⟨
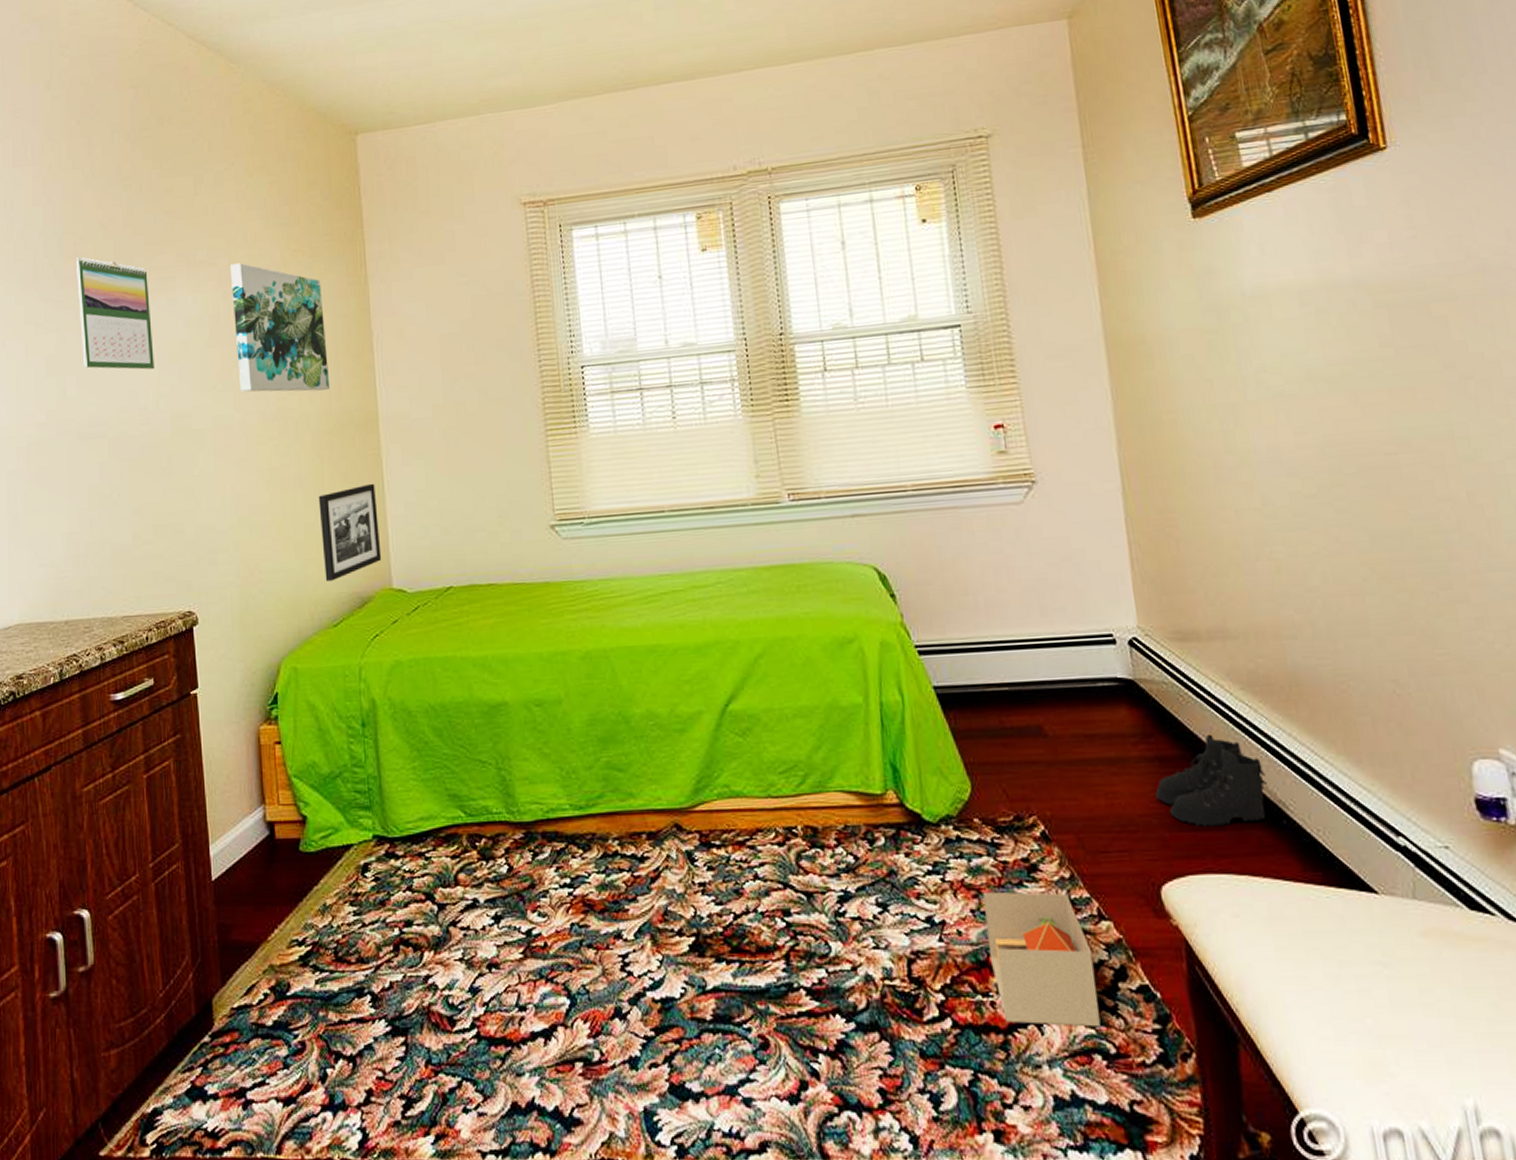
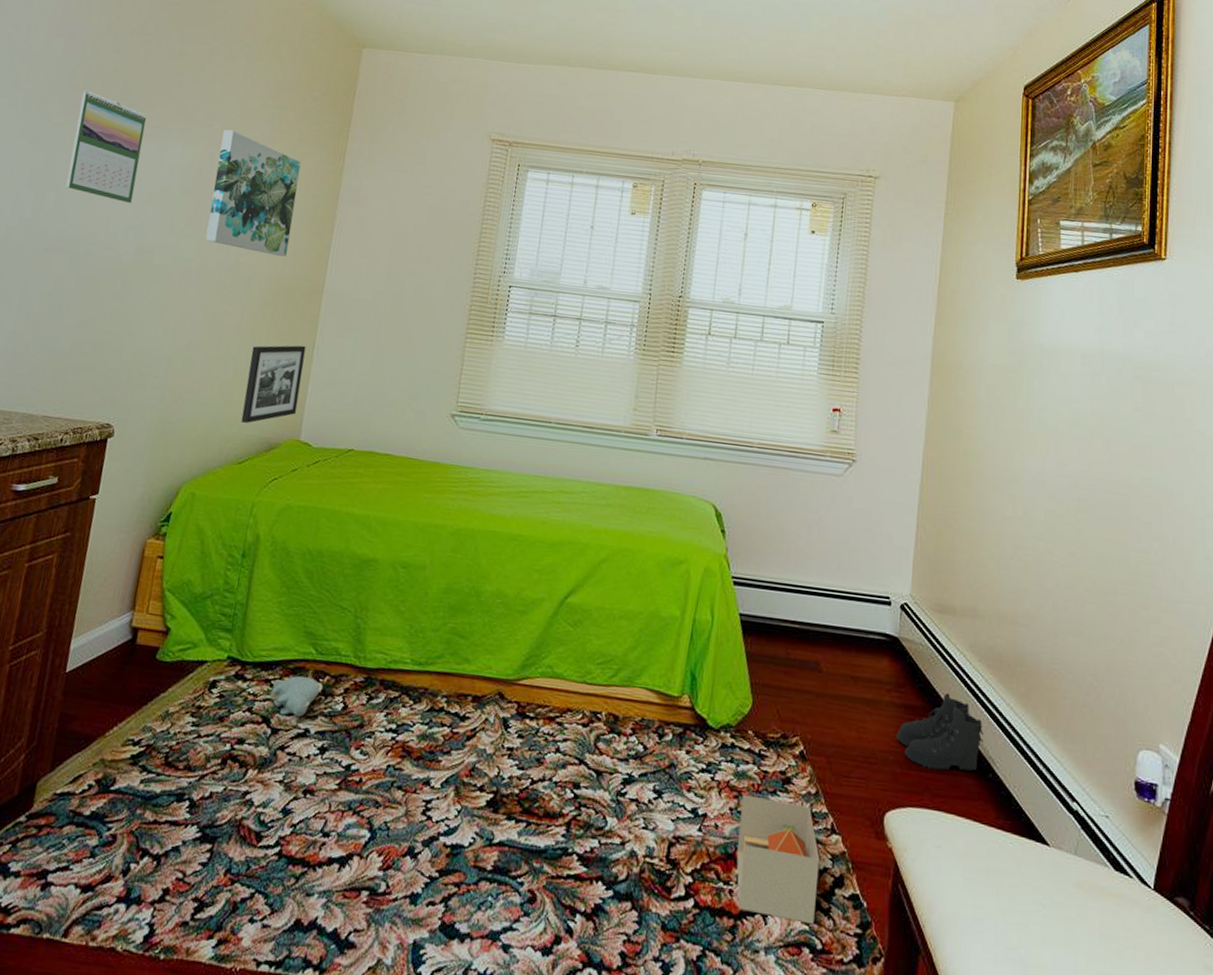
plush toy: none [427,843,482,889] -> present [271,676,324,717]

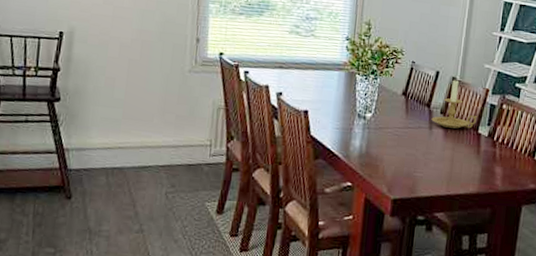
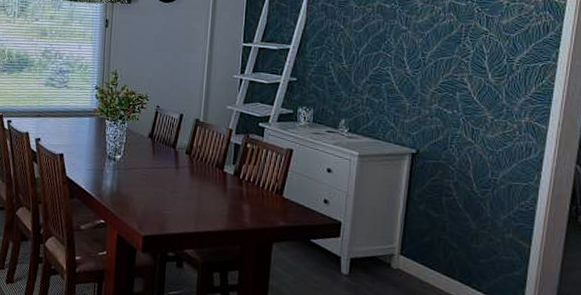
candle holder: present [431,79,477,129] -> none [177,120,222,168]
⟩
⟨
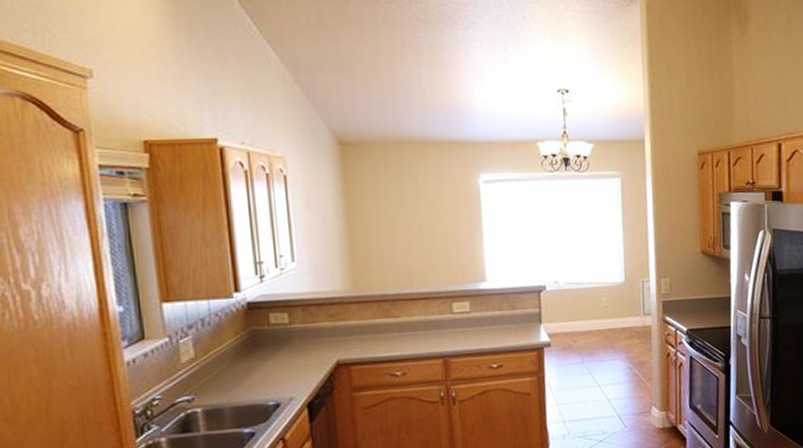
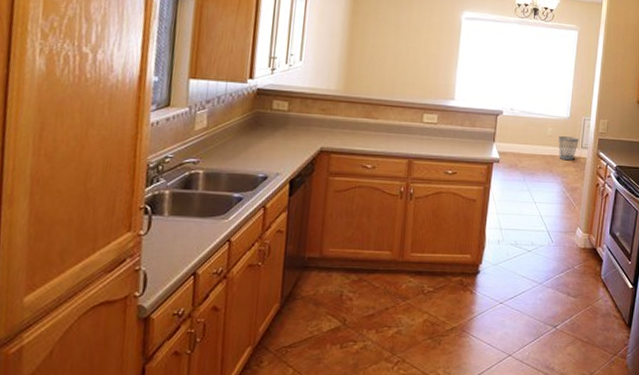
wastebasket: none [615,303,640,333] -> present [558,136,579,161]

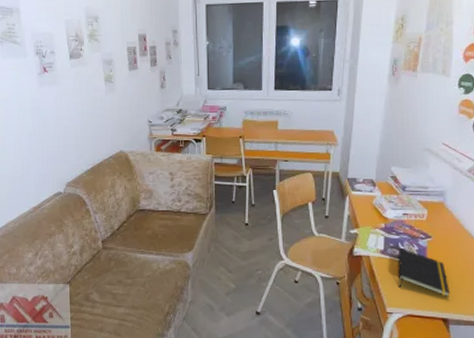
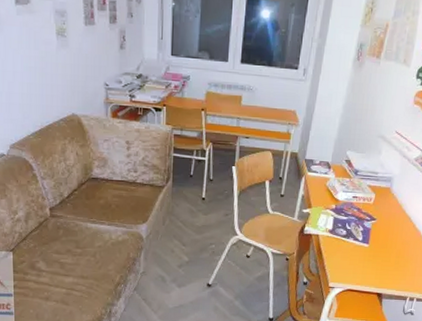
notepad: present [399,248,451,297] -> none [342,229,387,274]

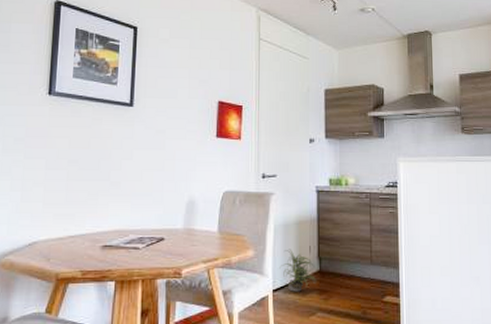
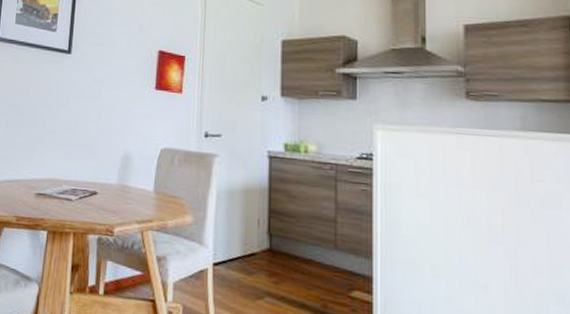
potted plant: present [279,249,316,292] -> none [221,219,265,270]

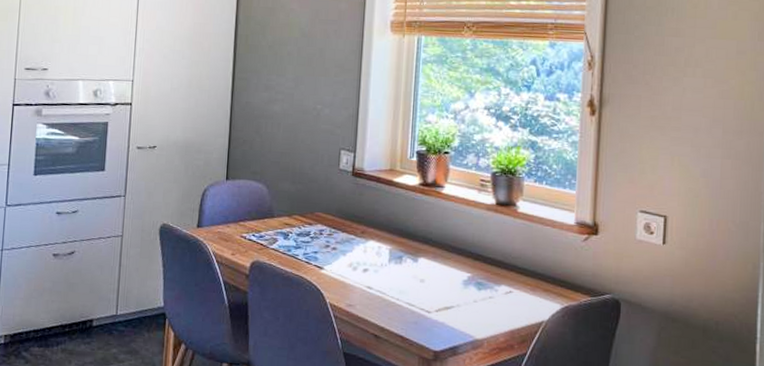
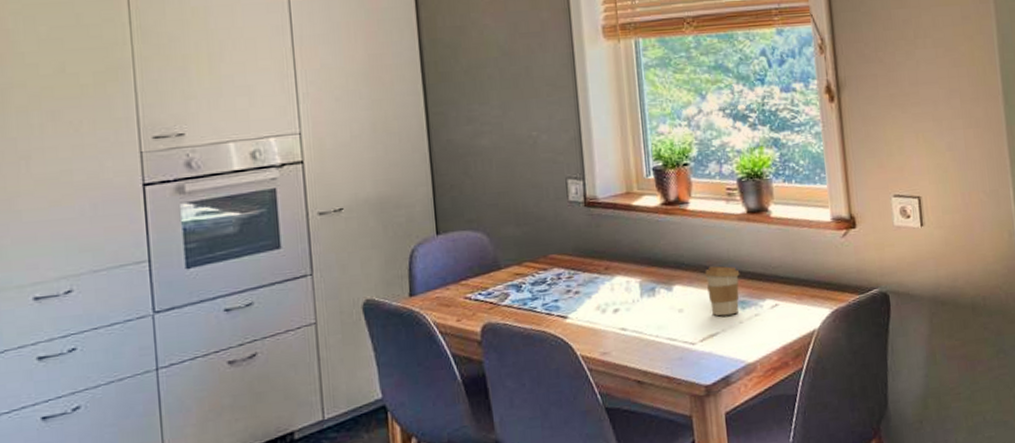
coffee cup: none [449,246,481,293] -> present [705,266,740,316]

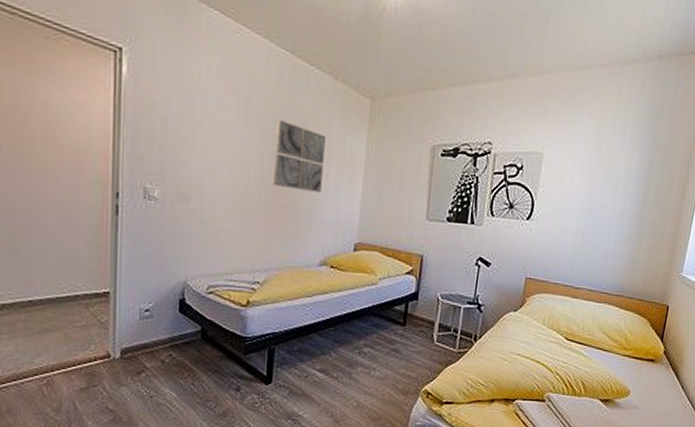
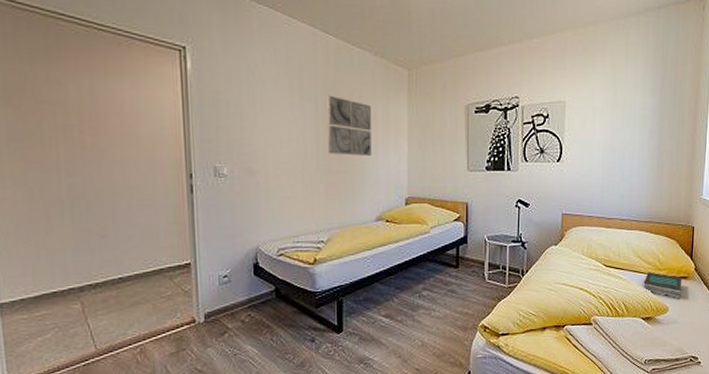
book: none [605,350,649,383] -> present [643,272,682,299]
⟩
⟨
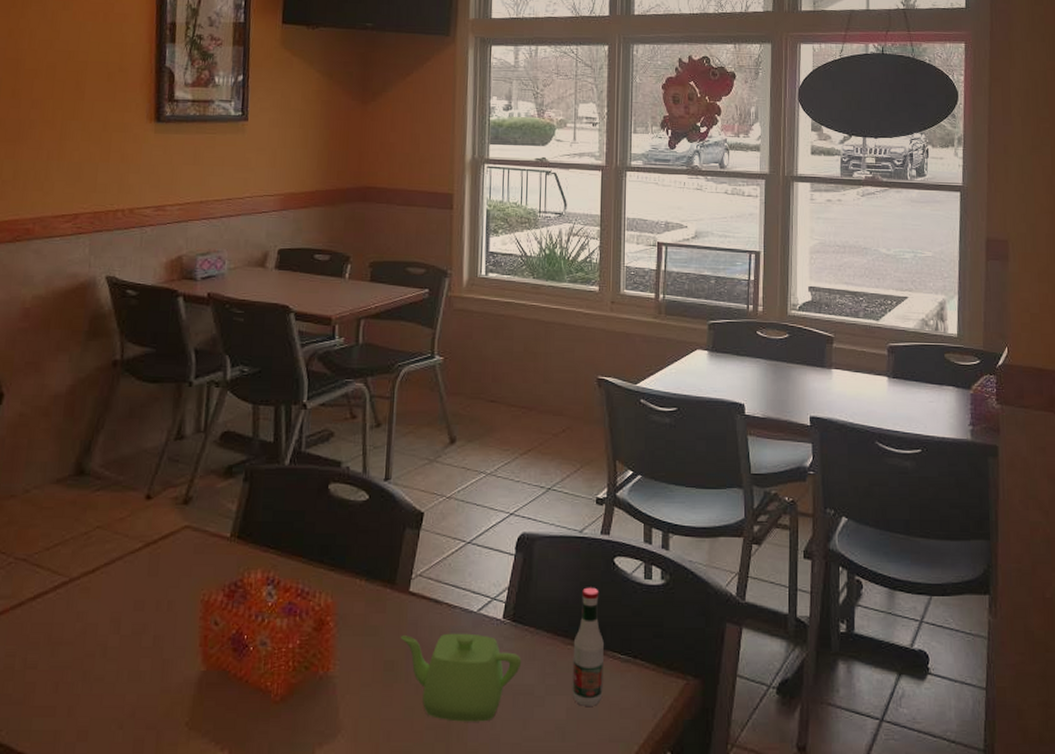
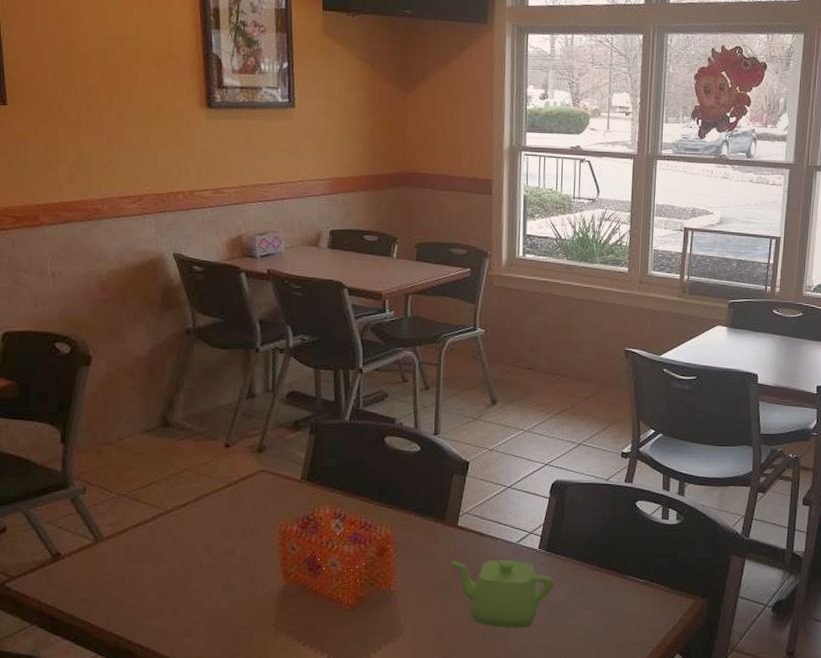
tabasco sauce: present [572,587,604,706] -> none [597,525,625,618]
⟩
What is needed –
Quote the data above exactly from the line with "coffee cup: none" to the line with "book: none [605,350,649,383]", both ends counted, and nothing else. Pictures don't go in.

Exercise answer –
coffee cup: none [449,246,481,293] -> present [705,266,740,316]

book: none [605,350,649,383] -> present [643,272,682,299]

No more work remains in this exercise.